**Exercise description**
Please copy each line from the entries that contains the string "Sorgue".

((

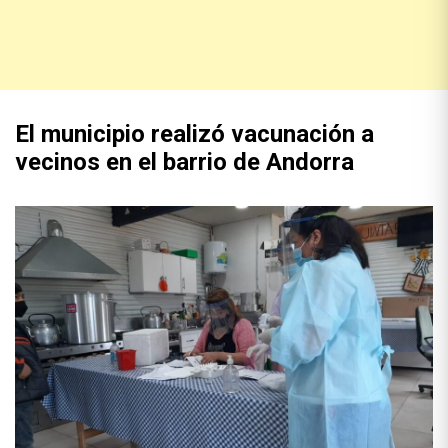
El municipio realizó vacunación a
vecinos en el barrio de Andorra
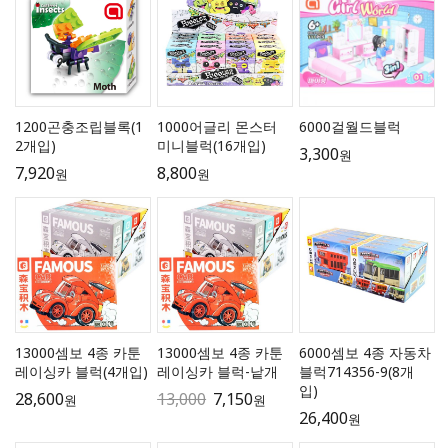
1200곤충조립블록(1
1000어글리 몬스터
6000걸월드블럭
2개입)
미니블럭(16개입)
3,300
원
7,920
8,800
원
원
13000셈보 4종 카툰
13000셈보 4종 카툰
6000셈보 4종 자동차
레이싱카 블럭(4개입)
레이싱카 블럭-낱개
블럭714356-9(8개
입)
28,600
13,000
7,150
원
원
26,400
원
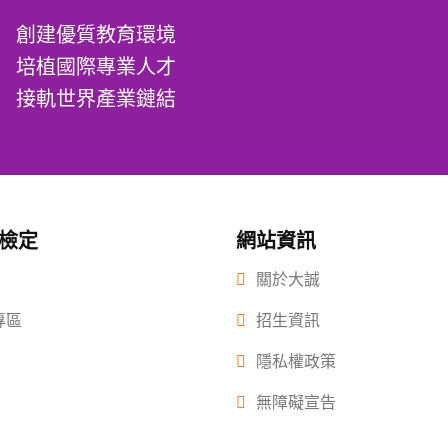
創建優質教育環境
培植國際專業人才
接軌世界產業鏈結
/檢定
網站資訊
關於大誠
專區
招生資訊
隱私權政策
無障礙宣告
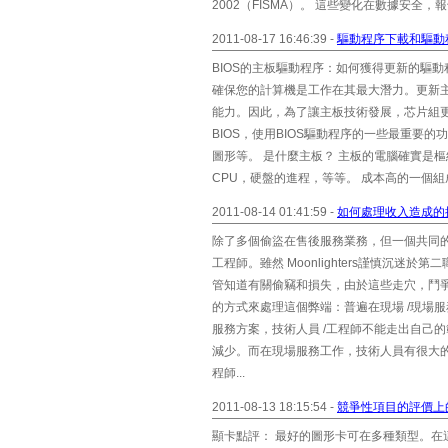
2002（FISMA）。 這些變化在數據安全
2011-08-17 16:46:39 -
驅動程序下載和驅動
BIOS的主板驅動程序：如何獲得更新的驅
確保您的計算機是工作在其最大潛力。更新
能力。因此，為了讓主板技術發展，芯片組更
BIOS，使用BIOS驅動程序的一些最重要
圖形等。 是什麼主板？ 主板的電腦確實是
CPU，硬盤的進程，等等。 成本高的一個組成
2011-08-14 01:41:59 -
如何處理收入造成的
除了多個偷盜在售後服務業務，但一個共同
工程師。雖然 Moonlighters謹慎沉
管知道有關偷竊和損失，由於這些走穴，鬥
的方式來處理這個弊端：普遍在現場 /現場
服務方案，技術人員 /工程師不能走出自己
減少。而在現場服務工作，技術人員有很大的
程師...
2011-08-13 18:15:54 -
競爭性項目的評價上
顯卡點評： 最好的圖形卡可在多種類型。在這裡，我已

))
((

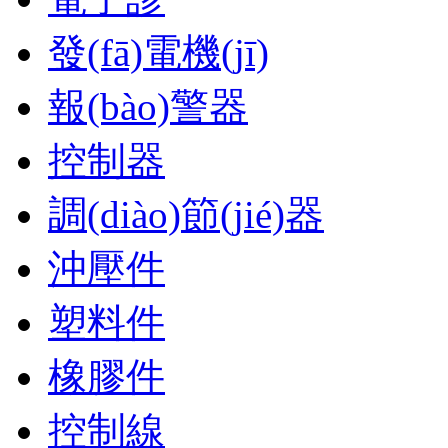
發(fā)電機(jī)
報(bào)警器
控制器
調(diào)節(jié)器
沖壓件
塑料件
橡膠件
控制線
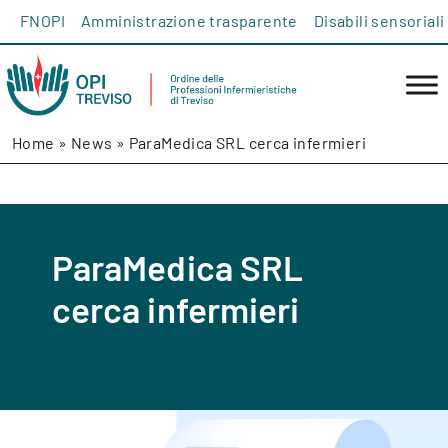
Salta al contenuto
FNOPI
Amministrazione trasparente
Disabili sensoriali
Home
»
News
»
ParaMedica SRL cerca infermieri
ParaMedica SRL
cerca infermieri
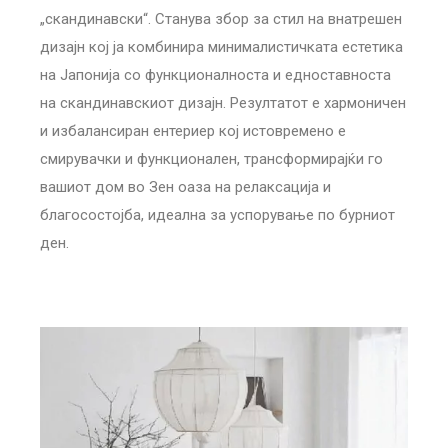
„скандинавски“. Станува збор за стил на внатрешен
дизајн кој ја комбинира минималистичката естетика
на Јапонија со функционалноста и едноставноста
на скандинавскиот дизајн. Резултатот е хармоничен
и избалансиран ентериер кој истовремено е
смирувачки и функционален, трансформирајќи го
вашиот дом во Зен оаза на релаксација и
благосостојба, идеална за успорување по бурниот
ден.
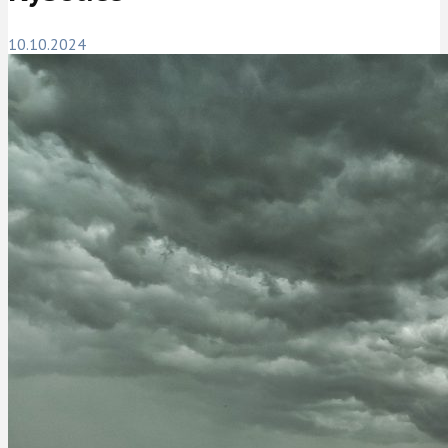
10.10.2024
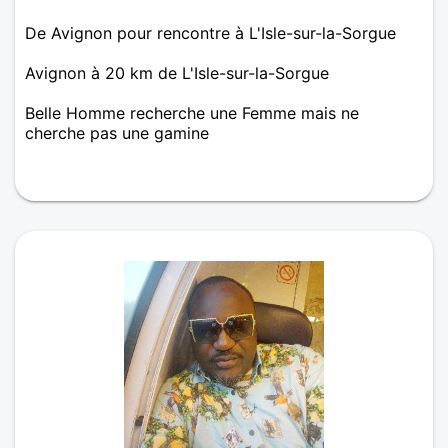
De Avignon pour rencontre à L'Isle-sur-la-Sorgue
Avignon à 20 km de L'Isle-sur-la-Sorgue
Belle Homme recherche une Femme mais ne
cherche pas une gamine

))
((

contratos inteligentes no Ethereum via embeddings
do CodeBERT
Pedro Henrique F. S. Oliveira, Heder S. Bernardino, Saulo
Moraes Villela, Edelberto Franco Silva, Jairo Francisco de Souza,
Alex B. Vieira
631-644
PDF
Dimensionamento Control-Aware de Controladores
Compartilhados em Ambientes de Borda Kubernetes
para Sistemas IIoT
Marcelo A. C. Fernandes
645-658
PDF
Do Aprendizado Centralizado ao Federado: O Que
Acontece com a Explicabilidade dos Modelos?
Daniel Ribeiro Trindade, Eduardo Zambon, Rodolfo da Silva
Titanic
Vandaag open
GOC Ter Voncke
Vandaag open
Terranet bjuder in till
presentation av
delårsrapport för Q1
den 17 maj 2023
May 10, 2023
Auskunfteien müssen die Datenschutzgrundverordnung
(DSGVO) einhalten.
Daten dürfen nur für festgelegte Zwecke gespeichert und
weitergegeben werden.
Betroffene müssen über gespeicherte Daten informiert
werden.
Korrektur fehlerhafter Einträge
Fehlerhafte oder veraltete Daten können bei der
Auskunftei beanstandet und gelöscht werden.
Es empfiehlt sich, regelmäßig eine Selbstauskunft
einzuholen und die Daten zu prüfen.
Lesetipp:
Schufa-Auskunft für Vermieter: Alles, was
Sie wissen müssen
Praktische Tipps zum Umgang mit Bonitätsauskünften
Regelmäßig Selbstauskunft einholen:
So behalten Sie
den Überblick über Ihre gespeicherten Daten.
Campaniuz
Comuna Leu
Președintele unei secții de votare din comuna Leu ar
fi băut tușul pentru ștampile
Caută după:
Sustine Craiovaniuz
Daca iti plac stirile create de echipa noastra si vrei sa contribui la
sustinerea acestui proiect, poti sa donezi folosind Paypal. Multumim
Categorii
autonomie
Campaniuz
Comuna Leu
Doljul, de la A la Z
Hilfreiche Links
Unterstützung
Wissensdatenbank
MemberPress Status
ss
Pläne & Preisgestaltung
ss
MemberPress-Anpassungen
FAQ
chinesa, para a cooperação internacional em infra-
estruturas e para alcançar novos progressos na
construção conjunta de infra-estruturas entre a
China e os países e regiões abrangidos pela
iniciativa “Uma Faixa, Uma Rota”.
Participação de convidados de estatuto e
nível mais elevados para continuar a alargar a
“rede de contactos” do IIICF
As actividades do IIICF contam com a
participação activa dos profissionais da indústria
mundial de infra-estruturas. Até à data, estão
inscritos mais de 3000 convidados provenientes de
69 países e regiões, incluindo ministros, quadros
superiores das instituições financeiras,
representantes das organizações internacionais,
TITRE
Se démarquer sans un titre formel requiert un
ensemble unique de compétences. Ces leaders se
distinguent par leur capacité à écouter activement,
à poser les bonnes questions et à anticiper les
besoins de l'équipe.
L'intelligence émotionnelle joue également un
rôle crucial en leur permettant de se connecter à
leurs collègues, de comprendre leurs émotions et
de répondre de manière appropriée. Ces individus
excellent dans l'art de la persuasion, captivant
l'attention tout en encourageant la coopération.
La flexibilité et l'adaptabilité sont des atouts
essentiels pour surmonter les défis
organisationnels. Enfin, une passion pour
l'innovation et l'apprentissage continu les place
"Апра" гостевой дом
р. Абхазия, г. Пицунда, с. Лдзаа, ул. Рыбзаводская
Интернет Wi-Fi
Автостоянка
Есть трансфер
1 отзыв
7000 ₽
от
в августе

))

**Response for this exercise**
De Avignon pour rencontre à L'Isle-sur-la-Sorgue
Avignon à 20 km de L'Isle-sur-la-Sorgue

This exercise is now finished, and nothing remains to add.